少女たちを絶望させ、仲間割れする様子を見るのが夫妻の狙いと知り、ラナと芽衣は夫妻を殺害します。
罪悪感を抱いた芽衣は自首しようと言いますが、ラナに監禁されました。
ラナが黒幕だったのです…(映画『黒い乙女―Q―』参照)。



左手の人差し指の爪と皮膚のあいだに、爪楊枝を差し込まれている少女がいました。
爪楊枝を差し込んでいるのは、中年男性です。
「これでほんとに、痛(いた)ないの? ほな、もう1本いこな」
父親代わりの男性は、少女の人差し指に爪楊枝を刺した後、今度は中指に爪楊枝を刺します。
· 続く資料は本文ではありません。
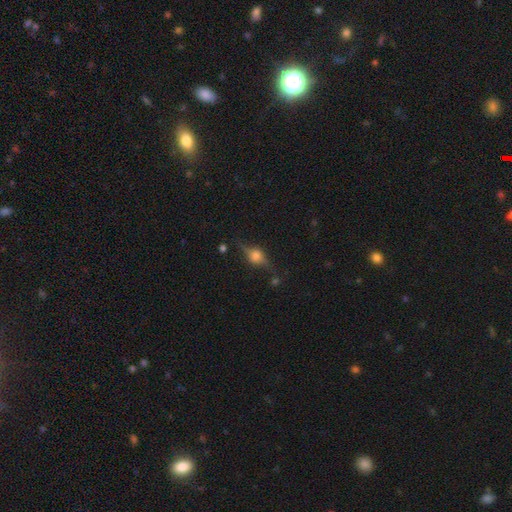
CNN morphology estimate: featured or disk 68%, smooth 21%, star or artifact 11%. Down the decision tree: edge-on disk — yes (92%); edge-on bulge — rounded (93%); merging — none (76%).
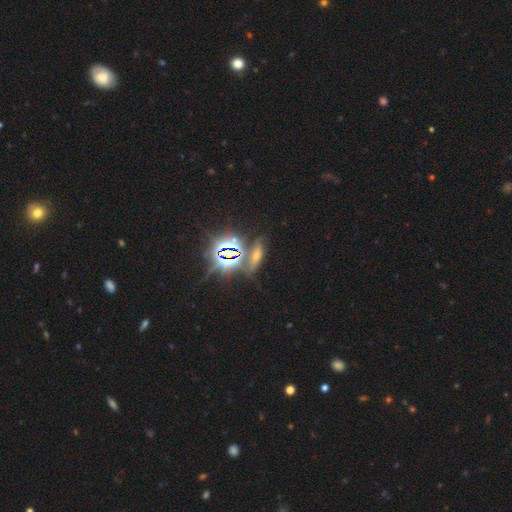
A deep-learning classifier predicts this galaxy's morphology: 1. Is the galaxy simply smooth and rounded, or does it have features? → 53% star or artifact, 29% smooth, 18% featured or disk.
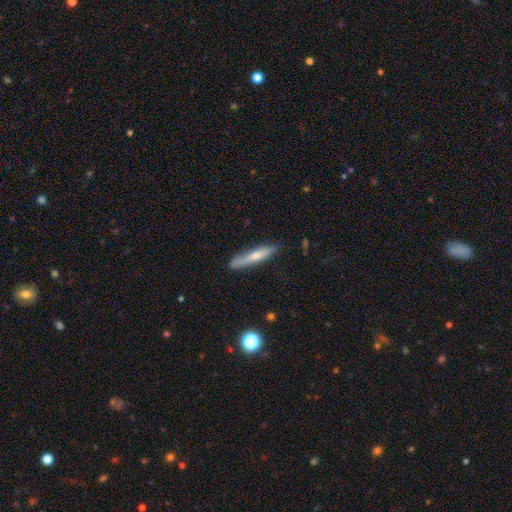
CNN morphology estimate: This appears to be a smooth galaxy with no disk features (59%) that is cigar-shaped (90%). Merging: none (81%).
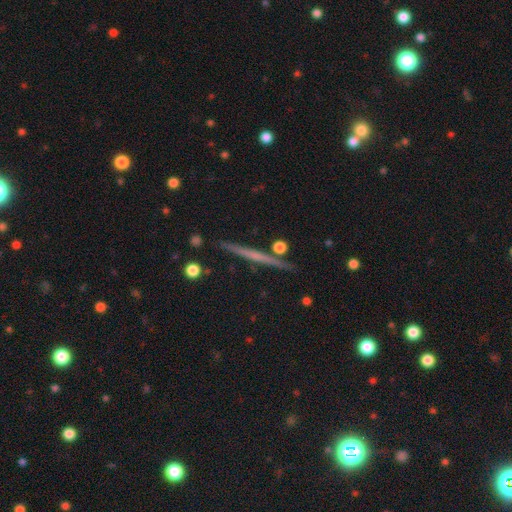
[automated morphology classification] Smooth or featured?
  - featured or disk: 66% *
  - smooth: 27%
  - star or artifact: 6%
Edge-on disk?
  - yes: 98% *
  - no: 2%
Edge-on bulge?
  - none: 78% *
  - rounded: 17%
  - boxy: 5%
Merging?
  - none: 90% *
  - minor disturbance: 6%
  - merger: 2%
  - major disturbance: 1%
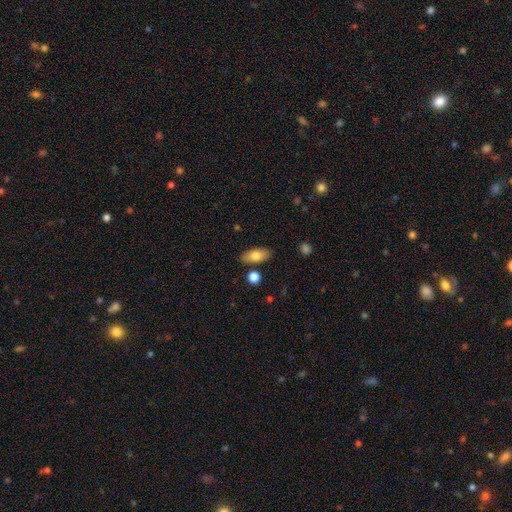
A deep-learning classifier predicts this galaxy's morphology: Smooth or featured? Predicted: smooth (p=0.78). How rounded? Predicted: in between (p=0.87). Merging? Predicted: none (p=0.84).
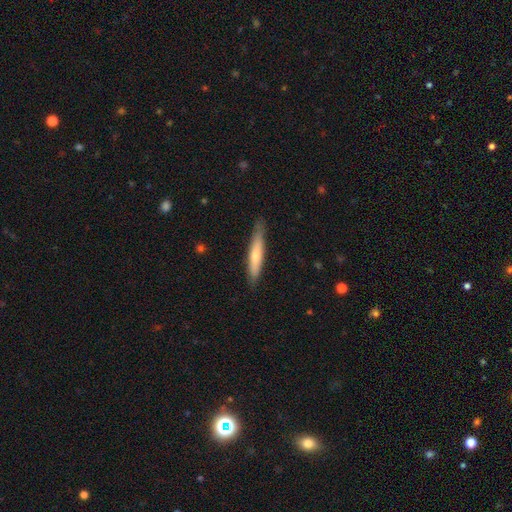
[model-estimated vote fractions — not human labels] Smooth or featured: smooth — 65% (featured or disk — 30%)
How rounded: cigar-shaped — 90% (in between — 9%)
Merging: none — 83% (minor disturbance — 14%)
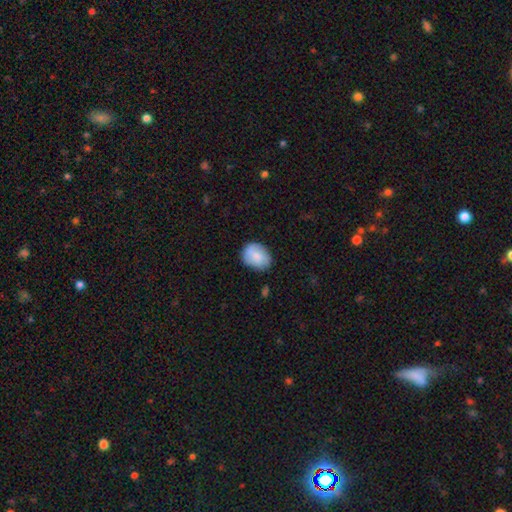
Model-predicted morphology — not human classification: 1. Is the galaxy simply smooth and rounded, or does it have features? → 79% smooth, 14% featured or disk, 7% star or artifact.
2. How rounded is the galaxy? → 58% in between, 41% round, 1% cigar-shaped.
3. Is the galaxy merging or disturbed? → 73% none, 21% minor disturbance, 4% major disturbance, 2% merger.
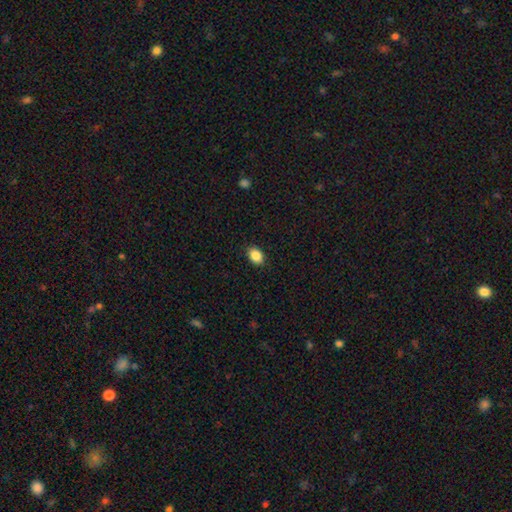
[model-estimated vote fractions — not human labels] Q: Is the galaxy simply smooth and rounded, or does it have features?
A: smooth — 87%.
帰宅した少女の母がそれを見て、男性に対して怒りました。
しかし男性は、少女が痛いというかどうかの確認をしていると言いながら、フライパンで少女を強く殴ります。
倒れた少女は、そこにあった裁ちばさみで男性に反撃しました。
灰皿を手に取った少女は、母親を殴ると、さらに男性に振り下ろします。
両親を殺した少女・芽衣は、リモコンで音楽を鳴らすと、モーリス・ラヴェルの名曲『ボレロ』を口ずさみながら、折れた首をもとに戻します…。
(幼少期の芽衣のシーンにより、芽衣は不死身だということが暗示されている)


教会の手前にある庭に置かれたブランコで、17歳の少女・芽衣が『ボレロ』を、鼻歌でくちずさんでいます。
宇田夫妻はその頃、院長と話をしていましたが、宇田夫妻といっしょにやってきたラナは、芽衣の様子をうかがっていました。
裏ではラナが、宇田夫妻に演技指導を細かく行なっています。

【承】- 黒い乙女A完結のあらすじ2

黒い乙女A完結のシーン2 芽衣を引き取った宇田夫妻に紹介されるという形で、ラナは芽衣と会いました。
その後、ラナは芽衣と親しくなるように、共通項を作り上げていきます。
6月6日が誕生日だと言い、ラナは芽衣と打ち解けました。
そうやって親しくなりつつ、ラナはある計画を考えています。


…ラナは小児まひが原因で、足が不自由でした。
足が不自由なためにのけ者にされ、さらに両親を交通事故で失います。
両親の生命保険金がおりたのですが、それを施設の人が着服しました。
ラナを引き取った施設は、ラナの両親の生命保険だけ搾取すると、ラナをとっとと里親に引き渡します。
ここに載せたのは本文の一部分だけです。